Rewrite the text of all the records below, swapping "laptop" for "notebook computer" and keeping everything else the same. Leave the pictures out of your answer.

** Opening Material for this task block **

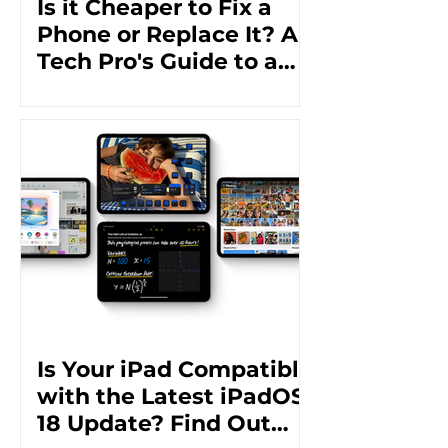
Is it Cheaper to Fix a
Phone or Replace It? A
Tech Pro's Guide to a
Cost-Effective Solution
Is Your iPad Compatible
with the Latest iPadOS
18 Update? Find Out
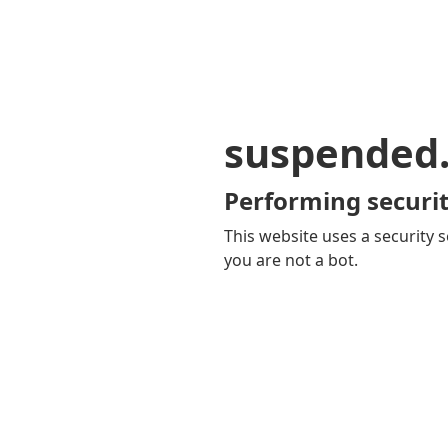
suspended
Performing securit
This website uses a security s
you are not a bot.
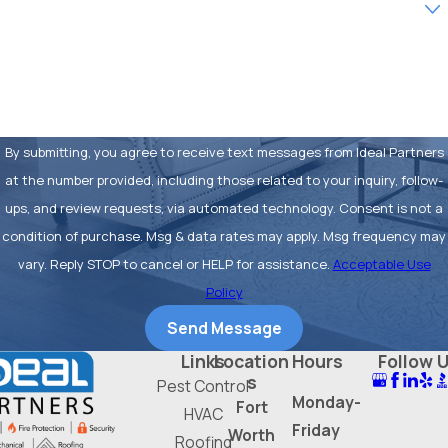
How can we help you?
By submitting, you agree to receive text messages from Ideal Partners
at the number provided, including those related to your inquiry, follow-
ups, and review requests, via automated technology. Consent is not a
condition of purchase. Msg & data rates may apply. Msg frequency may
vary. Reply STOP to cancel or HELP for assistance.
Acceptable Use
Policy
Send Message
Links
Location
Hours
Follow 
s
Pest Control
Monday-
Fort
HVAC
Friday
Worth
Roofing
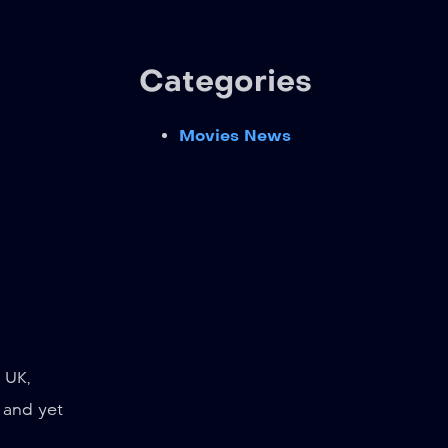
Categories
Movies News
 UK,
 and yet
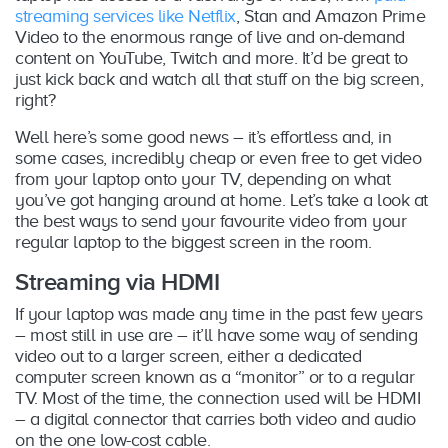
streaming services like Netflix
, Stan and Amazon Prime
Video to the enormous range of live and on-demand
content on YouTube, Twitch and more. It’d be great to
just kick back and watch all that stuff on the big screen,
right?
Well here’s some good news – it’s effortless and, in
some cases, incredibly cheap or even free to get video
from your laptop onto your TV, depending on what
you’ve got hanging around at home. Let’s take a look at
the best ways to send your favourite video from your
regular laptop to the biggest screen in the room.
Streaming via HDMI
If your laptop was made any time in the past few years
– most still in use are – it’ll have some way of sending
video out to a larger screen, either a dedicated
computer screen known as a “monitor” or to a regular
TV. Most of the time, the connection used will be HDMI
– a digital connector that carries both video and audio
on the one low-cost cable.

** Closing Material for this task block **

■ **Exercise response**:
Is it Cheaper to Fix a
Phone or Replace It? A
Tech Pro's Guide to a
Cost-Effective Solution
Is Your iPad Compatible
with the Latest iPadOS
18 Update? Find Out
suspended
Performing securit
This website uses a security s
you are not a bot.
How can we help you?
By submitting, you agree to receive text messages from Ideal Partners
at the number provided, including those related to your inquiry, follow-
ups, and review requests, via automated technology. Consent is not a
condition of purchase. Msg & data rates may apply. Msg frequency may
vary. Reply STOP to cancel or HELP for assistance.
Acceptable Use
Policy
Send Message
Links
Location
Hours
Follow 
s
Pest Control
Monday-
Fort
HVAC
Friday
Worth
Roofing
Categories
Movies News
 UK,
 and yet
streaming services like Netflix
, Stan and Amazon Prime
Video to the enormous range of live and on-demand
content on YouTube, Twitch and more. It’d be great to
just kick back and watch all that stuff on the big screen,
right?
Well here’s some good news – it’s effortless and, in
some cases, incredibly cheap or even free to get video
from your notebook computer onto your TV, depending on what
you’ve got hanging around at home. Let’s take a look at
the best ways to send your favourite video from your
regular notebook computer to the biggest screen in the room.
Streaming via HDMI
If your notebook computer was made any time in the past few years
– most still in use are – it’ll have some way of sending
video out to a larger screen, either a dedicated
computer screen known as a “monitor” or to a regular
TV. Most of the time, the connection used will be HDMI
– a digital connector that carries both video and audio
on the one low-cost cable.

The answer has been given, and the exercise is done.